Like other forms of Christian music, the creation, performance, significance, and even the definition of gospel music varies according to culture and social context. Gospel music is composed and performed for many purposes, including aesthetic pleasure, religious or ceremonial purposes, and as an entertainment product for the marketplace. However, a common theme of most gospel music is praise, worship or thanks to the Judeo-Christian God, Jesus Christ, or the Holy Spirit.
Gospel music in general is characterized by dominant vocals (often with strong use of harmony) referencing lyrics of a religious nature, particularly Christian. Sub-genres include contemporary gospel, urban contemporary gospel (sometimes referred to as “black gospel”), southern gospel, and modern gospel music (now more commonly known as praise and worship music or contemporary christian music). Several forms of Gospel music utilize choirs, use piano and/or Hammond organ, drums, bass guitar and, increasingly, electric guitar. In comparison with hymns, which are generally of a statelier measure, the gospel song is expected to have a refrain and often a more syncopated rhythm.

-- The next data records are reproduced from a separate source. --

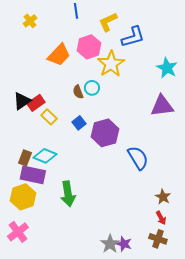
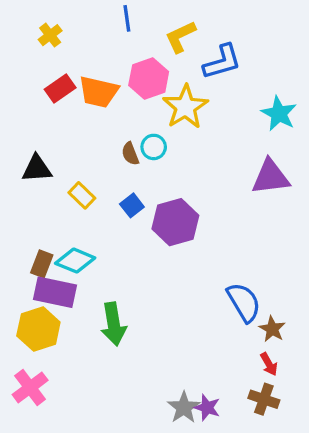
orange trapezoid: (59, 55) -> (99, 92), turned 60
black triangle: (22, 101) -> (37, 169), turned 30
red rectangle: (36, 103) -> (60, 89), moved
blue semicircle: (138, 158) -> (244, 302), moved

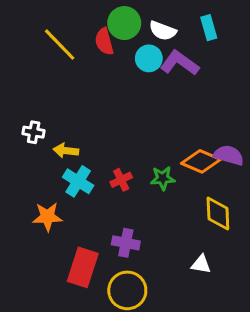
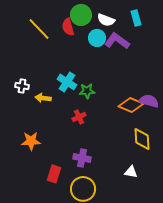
green star: (163, 178) -> (87, 91), moved
cyan cross: (78, 181) -> (67, 82), moved
red rectangle: (83, 267) -> (54, 174), size x0.7

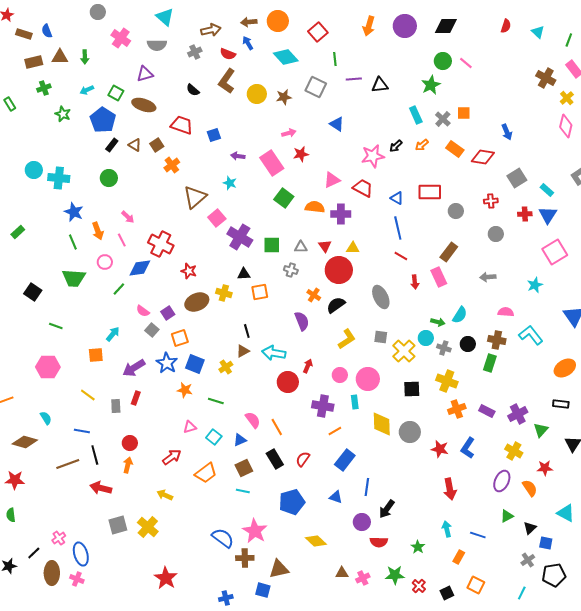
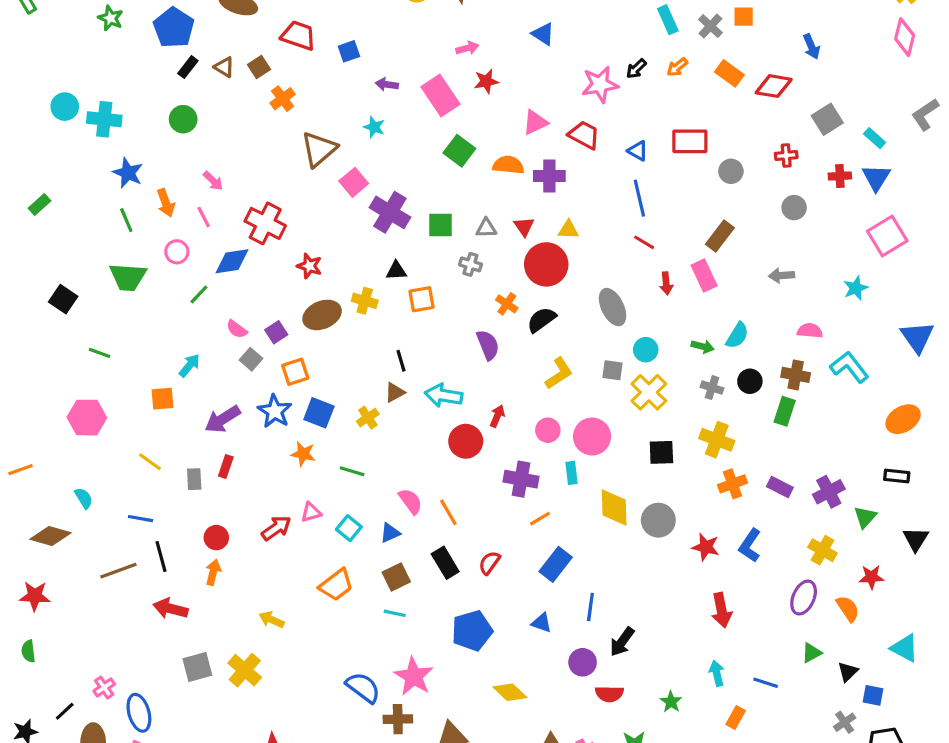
cyan circle: (426, 338) -> (646, 350), moved
red arrow: (172, 457) -> (276, 528), moved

Gospel music varies in style and flavour. Scholars have argued and some believe that gospel music first came out of African-American churches in the first quarter of the 19th century. Some believe that it was sung by predominately white Southern gospel artists. This argument is based more on geography than fact. Seeing that black gospel was a form of communications between slaves while in Africa, and white gospel was originated in its European form before even making it to American soil, makes the argument valid for both sides. The sharp division between black and white America, particularly black and white churches, have kept the two apart. While those divisions have lessened slightly in the past fifty years, the two traditions are still distinct.
Some performers, such as Mahalia Jackson have limited themselves to appearing in religious contexts only, while others, such as Sister Rosetta Tharpe, a pioneer for black mainstream gospel, The Golden Gate Quartet, and Clara Ward, have performed gospel music in secular settings, even night clubs. Other performers, such as The Jordanaires, The Blackwood Brothers, Al Green, and Solomon Burke, have also performed both secular and religious music.
Although predominantly an American phenomenon, gospel music has spread throughout the world including to Australia with choirs, such as The Elementals and Jonah & The Whalers, and festivals, such as the Australian Gospel Music Festival. Norway is home to the popular Ansgar Gospel Choir, the only true norwegian gospel choir. Gospel is also popular in the province of Quebec, Canada, where important gospel choirs such as the Montreal Jubilation Gospel Choir and Quebec Celebration Gospel Choir are famous.